Paweł Gawliczek blog

Privacy Policy

Last updated: 4 November 2025

This is the personal website of Paweł Gawliczek. I maintain this policy to explain what limited data is collected here, why it’s needed, and how you can exercise your rights.

1. Data controller

Paweł Gawliczek operates this site as a personal blog. For privacy requests, use the contact form or reply to any email you receive from me with “Privacy request” in the subject line.

2. Data we collect

  • Contact details: Name, email, and anything you include in the message when you use the contact form.
  • Newsletter subscriptions: Email address and consent timestamp when you subscribe to updates.
  • Supporting materials: If you share links or files (e.g., repos, decks), I only access them to respond to your request.
  • Usage data: Privacy-friendly analytics (Umami) capture anonymous page views, device type, and referrers when you consent. A cookie stores your preference.
  • Anti-spam verification: hCaptcha may process browser data to verify you're not a bot when submitting forms.

3. How we use your data

  • Reply to your message and continue the conversation you initiate.
  • Understand which pages and topics resonate so I can prioritise future writing.
  • Maintain basic security logs to prevent abuse of the site.

4. Legal bases

Contact form data is processed under Art. 6(1)(b) GDPR (steps prior to potential collaboration).

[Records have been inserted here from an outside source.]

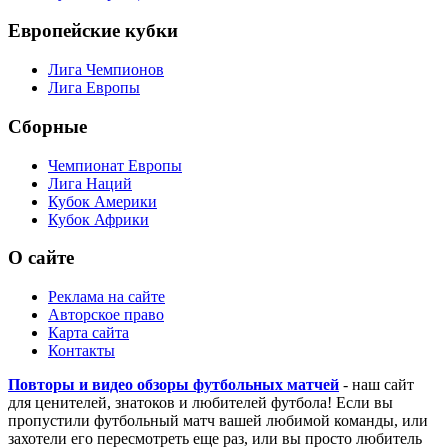
Европейские кубки
Лига Чемпионов
Лига Европы
Сборные
Чемпионат Европы
Лига Наций
Кубок Америки
Кубок Африки
О сайте
Реклама на сайте
Авторское право
Карта сайта
Контакты
Повторы и видео обзоры футбольных матчей
- наш сайт
для ценителей, знатоков и любителей футбола! Если вы
пропустили футбольный матч вашей любимой команды, или
захотели его пересмотреть еще раз, или вы просто любитель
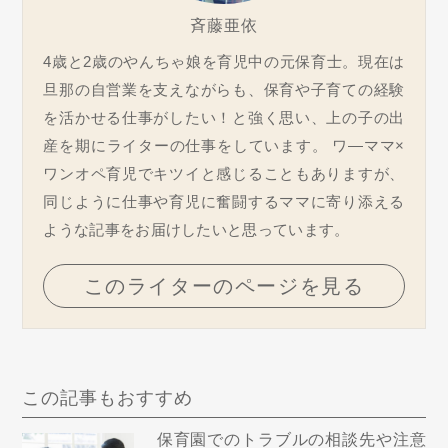
斉藤亜依
4歳と2歳のやんちゃ娘を育児中の元保育士。現在は
旦那の自営業を支えながらも、保育や子育ての経験
を活かせる仕事がしたい！と強く思い、上の子の出
産を期にライターの仕事をしています。 ワ―ママ×
ワンオペ育児でキツイと感じることもありますが、
同じように仕事や育児に奮闘するママに寄り添える
ような記事をお届けしたいと思っています。
このライターのページを見る
この記事もおすすめ
保育園でのトラブルの相談先や注意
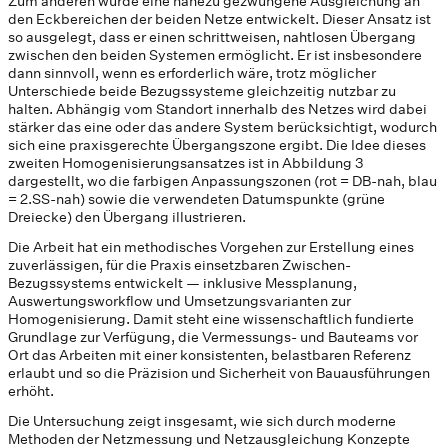
Zum anderen wurde eine nahezu gezwungene Ausgleichung an
den Eckbereichen der beiden Netze entwickelt. Dieser Ansatz ist
so ausgelegt, dass er einen schrittweisen, nahtlosen Übergang
zwischen den beiden Systemen ermöglicht. Er ist insbesondere
dann sinnvoll, wenn es erforderlich wäre, trotz möglicher
Unterschiede beide Bezugssysteme gleichzeitig nutzbar zu
halten. Abhängig vom Standort innerhalb des Netzes wird dabei
stärker das eine oder das andere System berücksichtigt, wodurch
sich eine praxisgerechte Übergangszone ergibt. Die Idee dieses
zweiten Homogenisierungsansatzes ist in Abbildung 3
dargestellt, wo die farbigen Anpassungszonen (rot = DB-nah, blau
= 2.SS-nah) sowie die verwendeten Datumspunkte (grüne
Dreiecke) den Übergang illustrieren.
Die Arbeit hat ein methodisches Vorgehen zur Erstellung eines
zuverlässigen, für die Praxis einsetzbaren Zwischen-
Bezugssystems entwickelt — inklusive Messplanung,
Auswertungsworkflow und Umsetzungsvarianten zur
Homogenisierung. Damit steht eine wissenschaftlich fundierte
Grundlage zur Verfügung, die Vermessungs- und Bauteams vor
Ort das Arbeiten mit einer konsistenten, belastbaren Referenz
erlaubt und so die Präzision und Sicherheit von Bauausführungen
erhöht.
Die Untersuchung zeigt insgesamt, wie sich durch moderne
Methoden der Netzmessung und Netzausgleichung Konzepte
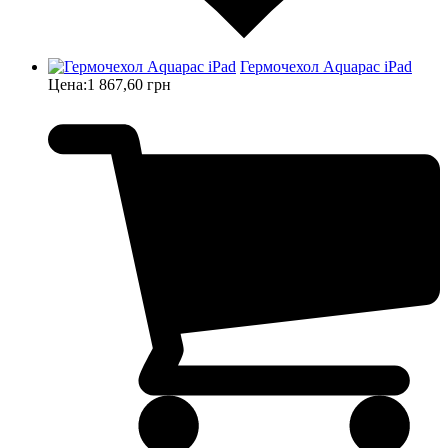
Гермочехол Aquapac iPad
Цена:
1 867,60 грн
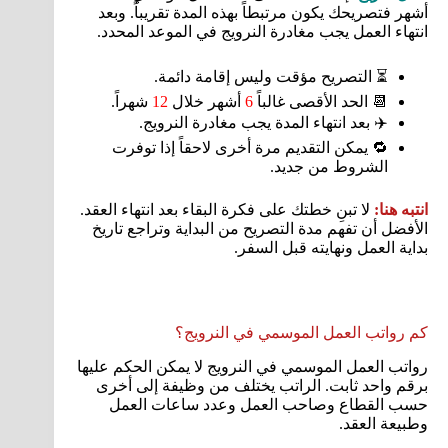
أشهر فتصريحك يكون مرتبطاً بهذه المدة تقريباً. وبعد
انتهاء العمل يجب مغادرة النرويج في الموعد المحدد.
⏳ التصريح مؤقت وليس إقامة دائمة.
📆 الحد الأقصى غالباً
6
أشهر خلال
12
شهراً.
✈️ بعد انتهاء المدة يجب مغادرة النرويج.
🔁 يمكن التقديم مرة أخرى لاحقاً إذا توفرت
الشروط من جديد.
انتبه هنا:
لا تبنِ خطتك على فكرة البقاء بعد انتهاء العقد.
الأفضل أن تفهم مدة التصريح من البداية وتراجع تاريخ
بداية العمل ونهايته قبل السفر.
كم رواتب العمل الموسمي في النرويج؟
رواتب العمل الموسمي في النرويج لا يمكن الحكم عليها
برقم واحد ثابت. الراتب يختلف من وظيفة إلى أخرى
حسب القطاع وصاحب العمل وعدد ساعات العمل
وطبيعة العقد.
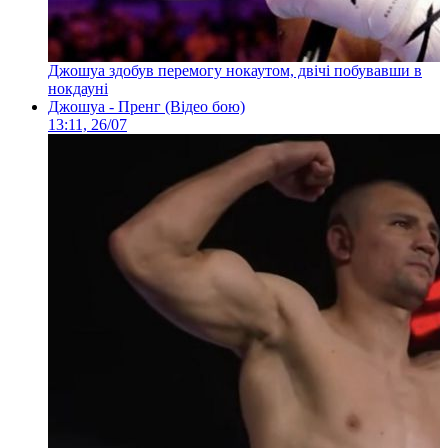
Джошуа здобув перемогу нокаутом, двічі побувавши в
нокдауні
Джошуа - Пренг (Відео бою)
13:11, 26/07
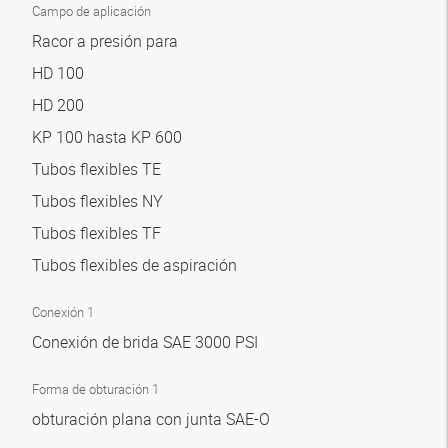
Campo de aplicación
Racor a presión para
HD 100
HD 200
KP 100 hasta KP 600
Tubos flexibles TE
Tubos flexibles NY
Tubos flexibles TF
Tubos flexibles de aspiración
Conexión 1
Conexión de brida SAE 3000 PSI
Forma de obturación 1
obturación plana con junta SAE-O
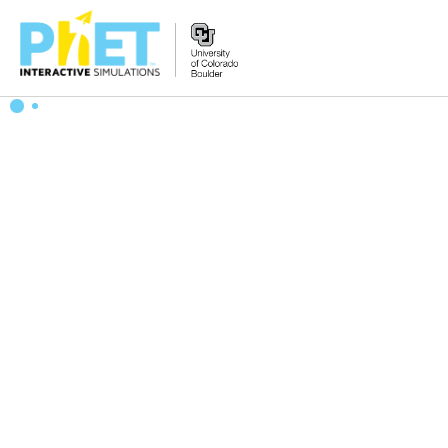
PhET
veb-
saytini
qidirish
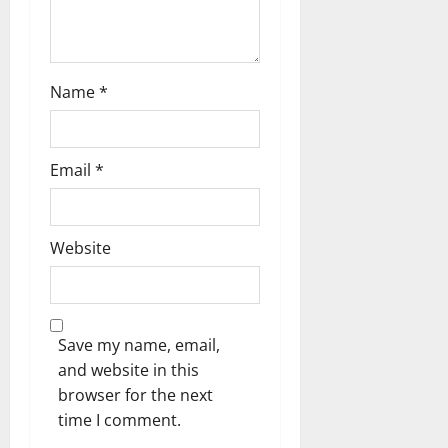
ങ്ങ
ക
ൾ
!
03/08/202
04/08/202
Name
*
0
0
Email
*
Website
Save my name, email,
and website in this
browser for the next
time I comment.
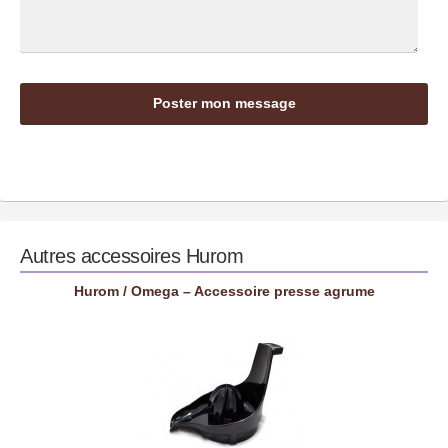
Autres accessoires
Hurom
Hurom / Omega – Accessoire presse agrume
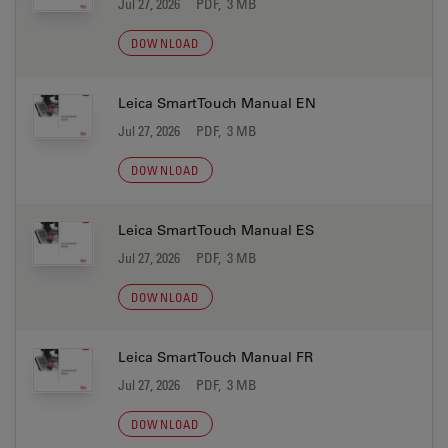
Jul 27, 2026
PDF, 3 MB
DOWNLOAD
Leica SmartTouch Manual EN
Jul 27, 2026
PDF, 3 MB
DOWNLOAD
Leica SmartTouch Manual ES
Jul 27, 2026
PDF, 3 MB
DOWNLOAD
Leica SmartTouch Manual FR
Jul 27, 2026
PDF, 3 MB
DOWNLOAD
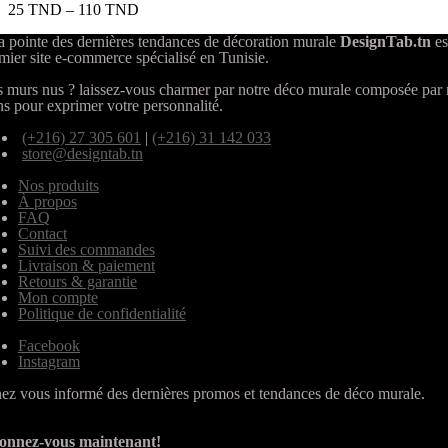
25
TND
–
110
TND
a pointe des dernières tendances de décoration murale
DesignTab.tn
es
mier site e-commerce spécialisé en Tunisie.
 murs nus ? laissez-vous charmer par notre déco murale composée par
ns pour exprimer votre personnalité.
(+216) 27 305 601
|
(+216) 31 142 033
store@designtab.tn
Nos produits
À propos
FAQ
Contact
Suivi des commandes
Livraison & paiement
Retours & garantie
Mon compte
Politique de confidentialité
Facebook
Instagram
ez vous informé des dernières promos et tendances de déco murale.
onnez-vous maintenant!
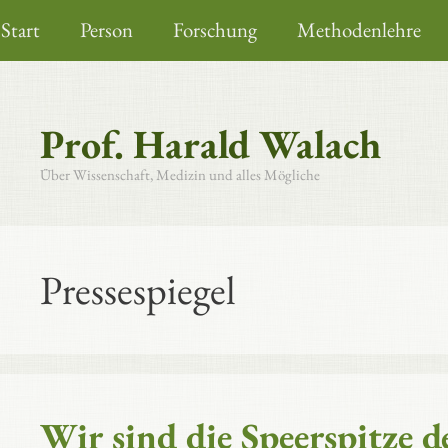
Zum
Start
Person
Forschung
Methodenlehre
Inhalt
springen
Prof. Harald Walach
Über Wissenschaft, Medizin und alles Mögliche
Pressespiegel
Wir sind die Speerspitze 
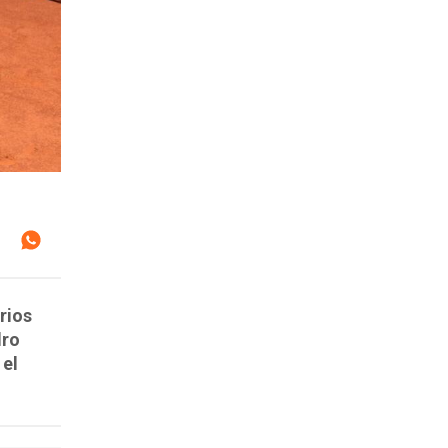
rios
dro
 el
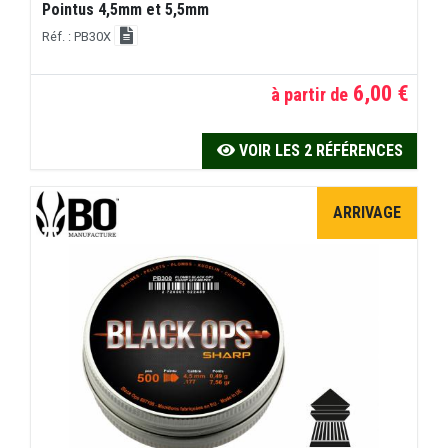
Pointus 4,5mm et 5,5mm
Réf. : PB30X
6,00 €
à partir de
VOIR LES 2 RÉFÉRENCES
ARRIVAGE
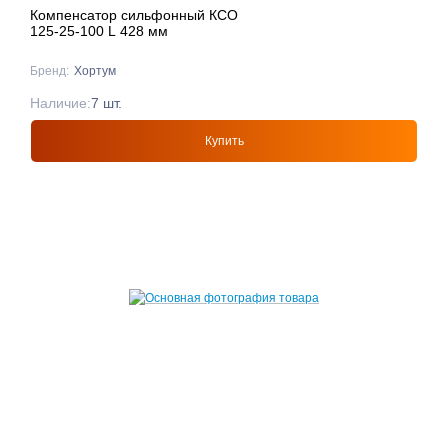
Компенсатор сильфонный КСО
125-25-100 L 428 мм
Бренд:
Хортум
Наличие:
7 шт.
Купить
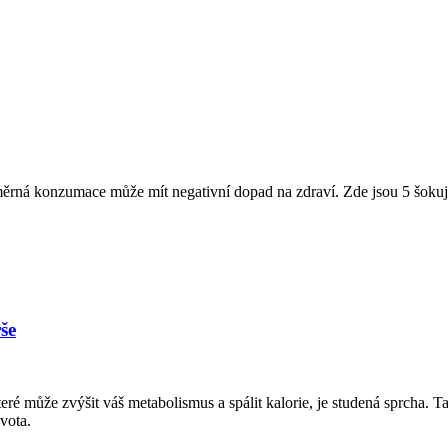
měrná konzumace může mít negativní dopad na zdraví. Zde jsou 5 šokujíc
še
ré může zvýšit váš metabolismus a spálit kalorie, je studená sprcha. T
ivota.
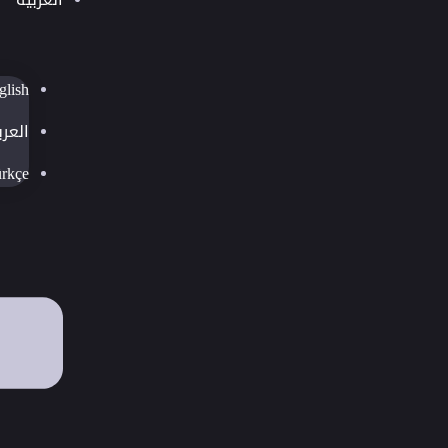
glish
العرب
rkçe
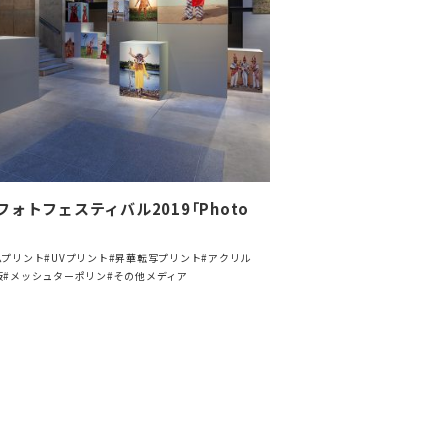
ォトフェスティバル2019「Photo
」
ムプリント
#UVプリント
#昇華転写プリント
#アクリル
板
#メッシュターポリン
#その他メディア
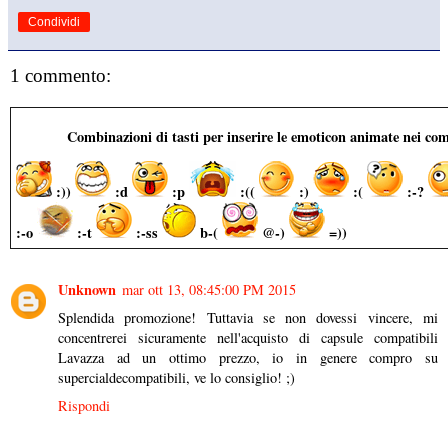
Condividi
1 commento:
Combinazioni di tasti per inserire le emoticon animate nei co
:))
:d
:p
:((
:)
:(
:-?
:-o
:-t
:-ss
b-(
@-)
=))
Unknown
mar ott 13, 08:45:00 PM 2015
Splendida promozione! Tuttavia se non dovessi vincere, mi
concentrerei sicuramente nell'acquisto di capsule compatibili
Lavazza ad un ottimo prezzo, io in genere compro su
supercialdecompatibili, ve lo consiglio! ;)
Rispondi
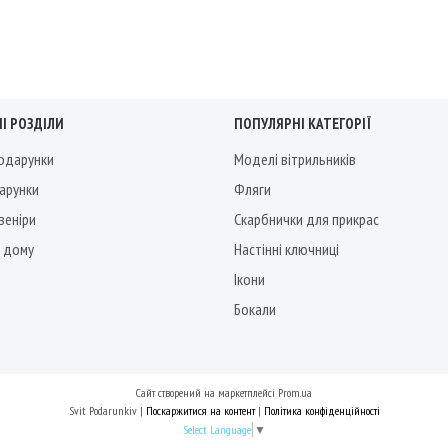
І РОЗДІЛИ
ПОПУЛЯРНІ КАТЕГОРІЇ
подарунки
Моделі вітрильників
дарунки
Фляги
веніри
Скарбнички для прикрас
 дому
Настінні ключниці
Ікони
Бокали
Сайт створений на маркетплейсі
Prom.ua
Svit Podarunkiv |
Поскаржитися на контент
|
Політика конфіденційності
Select Language
▼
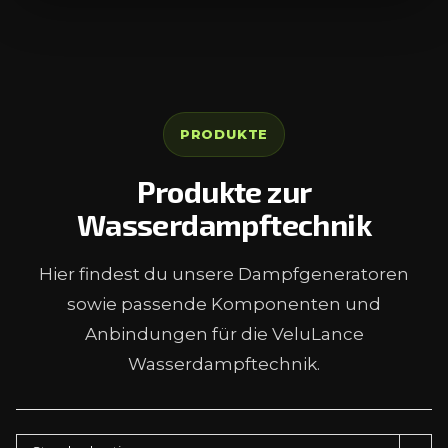
PRODUKTE
Produkte zur
Wasserdampftechnik
Hier findest du unsere Dampfgeneratoren
sowie passende Komponenten und
Anbindungen für die VeluLance
Wasserdampftechnik.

Newsletter subscriptions and analytics rely on Art. 6(1)(a) GDPR (your explicit consent via opt-in checkbox and cookie banner). Anti-spam verification is based on Art. 6(1)(f) GDPR (legitimate interest in preventing abuse). Security logs rely on Art. 6(1)(f) GDPR (legitimate interest in preventing misuse).

5. Data retention

Messages submitted through the form are stored for up to 12 months unless we begin a longer-term collaboration. Analytics events are aggregated and may be kept indefinitely for trend analysis, but they are not linked to identifiable individuals.

6. Sharing & transfers

I do not sell or rent personal data. The following service providers process data on my behalf:

  • Hetzner (Germany): Hosting infrastructure for the website.
  • Umami Analytics (self-hosted): Anonymous usage analytics, hosted on EU servers.
  • Web3Forms (USA): Contact form submission service. Data transferred under standard contractual clauses.
  • hCaptcha (USA): Anti-spam verification service. See hCaptcha's privacy policy.
  • Buttondown (USA): Newsletter delivery service. GDPR compliant with double opt-in verification. See Buttondown's privacy policy.

7. Your rights

You can request access, correction, deletion, or restriction of your data, as well as object to processing or ask for portability. Use the contact form or reply to my email to exercise these rights. You may also contact your local supervisory authority if needed.

8. Security

I secure the site with TLS, server hardening, and restricted administrative access. Any stored messages are kept in secure, access-controlled systems.

9. Updates

I’ll update this page whenever tooling or processes change materially. Significant updates will be highlighted on the site or via email if we’re already in contact.